Sunday, July 13, 2008

Ohio economic suicide

Cleaning up a few older pieces.

Here is a great piece on Ohio's economic suicide.....
Once known as the Mother of Presidents, Ohio is now getting poorer, older and dumber – and making all the wrong moves to reverse the situation.

And that may actually be a plus for Barack Obama. His party is finding that lofty, vague promises of change combined with high-spending, high-tax, welfare state-ish policies are a political winner in the state. How else to explain why Gov. Ted Strickland's approval ratings are in the mid-50s or why Democrats may even win control of the state House for the first time in 14 years?

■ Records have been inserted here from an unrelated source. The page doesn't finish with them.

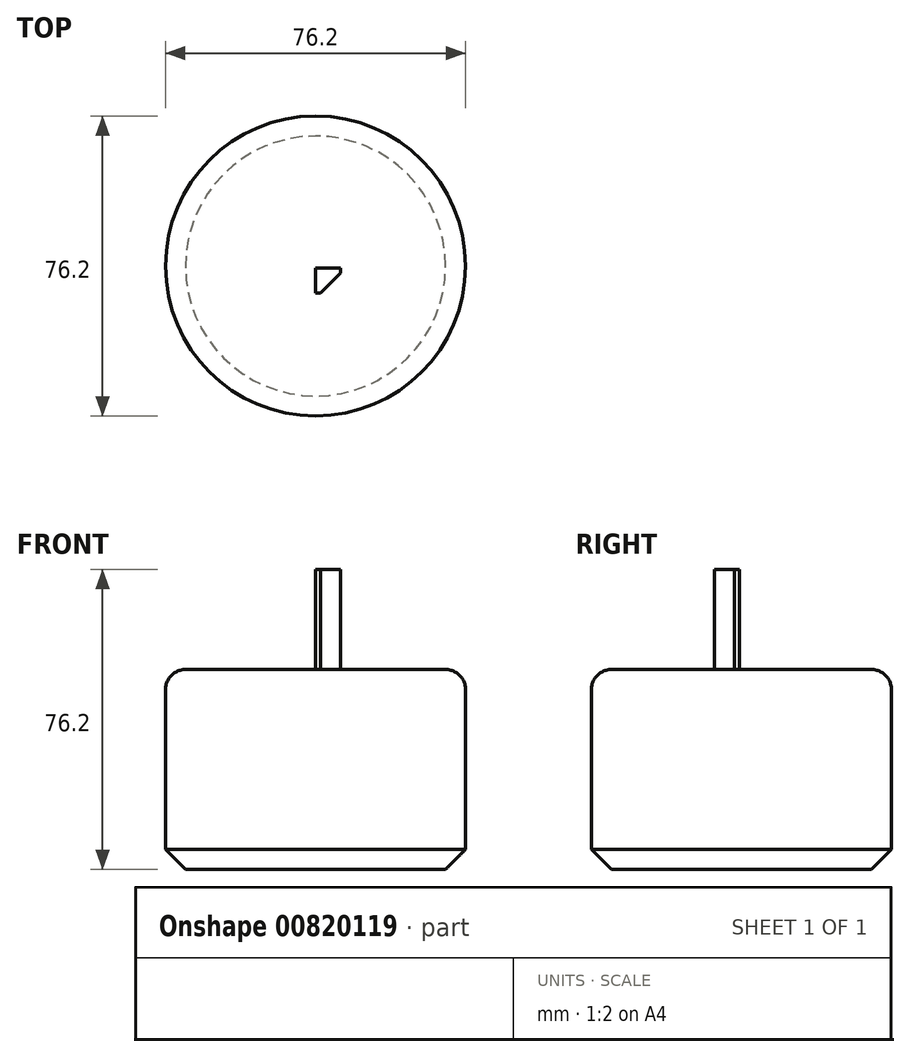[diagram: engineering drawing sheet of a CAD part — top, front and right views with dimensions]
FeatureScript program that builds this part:
annotation { "Feature Type Name" : "Feature", "Feature Type Description" : "" }
export const myFeature = defineFeature(function(context is Context, id is Id, definition is map)
    precondition{}
    {
        {
            var Q0;
            Q0=qCreatedBy(makeId("Top.planeOp"),FACE);
            var sketch = newSketch(context, id + "F0", { "sketchPlane" : qUnion([Q0])});
            skCircle(sketch, "E0", {"center": v(0, 0) * mm, "radius": 38.1 * mm});
            skSolve(sketch);
        }
        {
            var Q0;
            Q0 = qSketchRegion(id + "F0", true);
            extrude(context, id + "F1", {"entities" : qUnion([Q0]), "depth" : 50.8 * mm, "offsetDistance" : 25.4 * mm});
        }
        {
            var Q0;
            Q0=qCreatedBy(makeId("Top.planeOp"),FACE);
            var sketch = newSketch(context, id + "F2", { "sketchPlane" : qUnion([Q0])});
            skLineSegment(sketch, "E1.bottom", {"start": v(0, -0.55) * mm, "end": v(6.35, -0.55) * mm});
            skLineSegment(sketch, "E1.top", {"start": v(0, -6.9) * mm, "end": v(6.35, -6.9) * mm});
            skLineSegment(sketch, "E1.left", {"start": v(0, -0.55) * mm, "end": v(0, -6.9) * mm});
            skLineSegment(sketch, "E1.right", {"start": v(6.35, -0.55) * mm, "end": v(6.35, -6.9) * mm});
            skSolve(sketch);
        }
        {
            var Q0;
            Q0 = qSketchRegion(id + "F2", true);
            extrude(context, id + "F3", {"entities" : qUnion([Q0]), "operationType" : NewBodyOperationType.ADD, "depth" : 76.2 * mm, "offsetDistance" : 25.4 * mm});
        }
        {
            var Q0;
            Q0=makeQuery(id+"F1.opExtrude","CAP_EDGE",EDGE,{"disambiguationData":[OSD([sQuery(id+"F0.wireOp",EDGE,"E0")])],"isStart":false});
            fillet(context, id + "F4", {"entities" : qUnion([Q0]), "radius" : 5.08 * mm, "tangentPropagation" : true, "allowEdgeOverflow" : false});
        }
        {
            var Q0;
            Q0=makeQuery(id+"F3.opExtrude","SWEPT_EDGE",EDGE,{"disambiguationData":[OSD([sQuery(id+"F2.wireOp",EDGE,"E1.top"),sQuery(id+"F2.wireOp",EDGE,"E1.right")])]});
            var Q1;
            Q1=makeQuery(id+"F1.opExtrude","CAP_EDGE",EDGE,{"disambiguationData":[OSD([sQuery(id+"F0.wireOp",EDGE,"E0")])],"isStart":true});
            chamfer(context, id + "F5", {"entities" : qUnion([Q0, Q1]), "width" : 5.08 * mm, "tangentPropagation" : true});
        }
    });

[The Self-Inflicted Economic Death of Ohio]
AP
Gov. Ted Strickland

But as a formula for economic revival, it is madness. Ohio already has the fifth-heaviest state and local tax burden in the country (up from 30th in 1990) and finds itself stagnating. Its unemployment rate, 6.3%, is above the national rate of 5.5%, even as the state's work force shrinks as people emigrate. Ohio's median household income is also falling – in 2006 it was $44,500, down 0.5% from the previous year – while the national figure ($48,500) was up 1.6%. During the closing decades of the 20th century, incomes rose twice as fast across the country as in Ohio.

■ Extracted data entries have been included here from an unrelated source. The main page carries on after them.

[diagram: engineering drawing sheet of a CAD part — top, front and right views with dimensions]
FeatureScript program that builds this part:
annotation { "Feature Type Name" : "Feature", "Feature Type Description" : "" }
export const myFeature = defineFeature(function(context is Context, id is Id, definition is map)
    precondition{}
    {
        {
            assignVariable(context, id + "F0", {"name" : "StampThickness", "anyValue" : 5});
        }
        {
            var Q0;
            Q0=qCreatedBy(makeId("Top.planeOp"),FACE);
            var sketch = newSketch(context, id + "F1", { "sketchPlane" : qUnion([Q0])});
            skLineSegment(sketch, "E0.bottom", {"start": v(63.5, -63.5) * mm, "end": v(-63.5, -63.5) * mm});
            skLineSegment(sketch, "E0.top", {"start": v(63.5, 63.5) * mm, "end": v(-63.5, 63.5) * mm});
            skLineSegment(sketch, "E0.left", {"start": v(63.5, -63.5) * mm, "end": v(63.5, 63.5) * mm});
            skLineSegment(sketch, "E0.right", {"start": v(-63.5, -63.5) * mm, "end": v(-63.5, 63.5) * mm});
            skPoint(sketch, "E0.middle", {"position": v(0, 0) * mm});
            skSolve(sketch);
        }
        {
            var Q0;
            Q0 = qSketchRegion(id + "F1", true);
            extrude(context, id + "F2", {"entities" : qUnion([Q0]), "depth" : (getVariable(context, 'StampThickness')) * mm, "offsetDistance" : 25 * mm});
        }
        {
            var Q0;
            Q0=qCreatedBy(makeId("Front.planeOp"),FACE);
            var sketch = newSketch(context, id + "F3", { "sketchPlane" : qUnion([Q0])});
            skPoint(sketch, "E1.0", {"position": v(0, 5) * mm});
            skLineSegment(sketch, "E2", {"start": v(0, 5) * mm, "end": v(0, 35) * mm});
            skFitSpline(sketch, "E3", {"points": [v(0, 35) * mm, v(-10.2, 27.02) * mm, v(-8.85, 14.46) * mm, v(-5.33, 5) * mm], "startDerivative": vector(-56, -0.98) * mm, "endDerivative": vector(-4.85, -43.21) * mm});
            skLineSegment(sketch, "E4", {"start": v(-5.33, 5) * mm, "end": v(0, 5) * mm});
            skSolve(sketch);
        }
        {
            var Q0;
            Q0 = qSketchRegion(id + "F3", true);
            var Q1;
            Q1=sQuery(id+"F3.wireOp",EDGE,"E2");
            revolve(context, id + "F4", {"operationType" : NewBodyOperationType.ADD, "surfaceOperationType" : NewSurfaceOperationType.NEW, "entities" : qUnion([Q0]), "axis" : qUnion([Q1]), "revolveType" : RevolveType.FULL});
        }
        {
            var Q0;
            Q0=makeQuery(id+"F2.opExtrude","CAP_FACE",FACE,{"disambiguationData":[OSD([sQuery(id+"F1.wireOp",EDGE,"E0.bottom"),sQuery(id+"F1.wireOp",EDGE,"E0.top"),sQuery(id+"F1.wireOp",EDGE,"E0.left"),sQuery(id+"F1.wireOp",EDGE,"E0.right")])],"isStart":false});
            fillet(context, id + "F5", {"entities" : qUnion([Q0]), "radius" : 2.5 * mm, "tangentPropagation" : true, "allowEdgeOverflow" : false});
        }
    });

The state has been deindustrializing for ages – the sprawling General Motors and NCR plants of my Dayton childhood are long gone. Every metropolitan area has seen manufacturing employment plunge. The state lost more than 200,000 nonfarm jobs over the past seven years alone. Of Ohio's 10 largest corporations (including Procter & Gamble and other well known companies), just two have posted positive returns so far this year. A surefire way to have one's portfolio underperform the market these days is to invest in Ohio.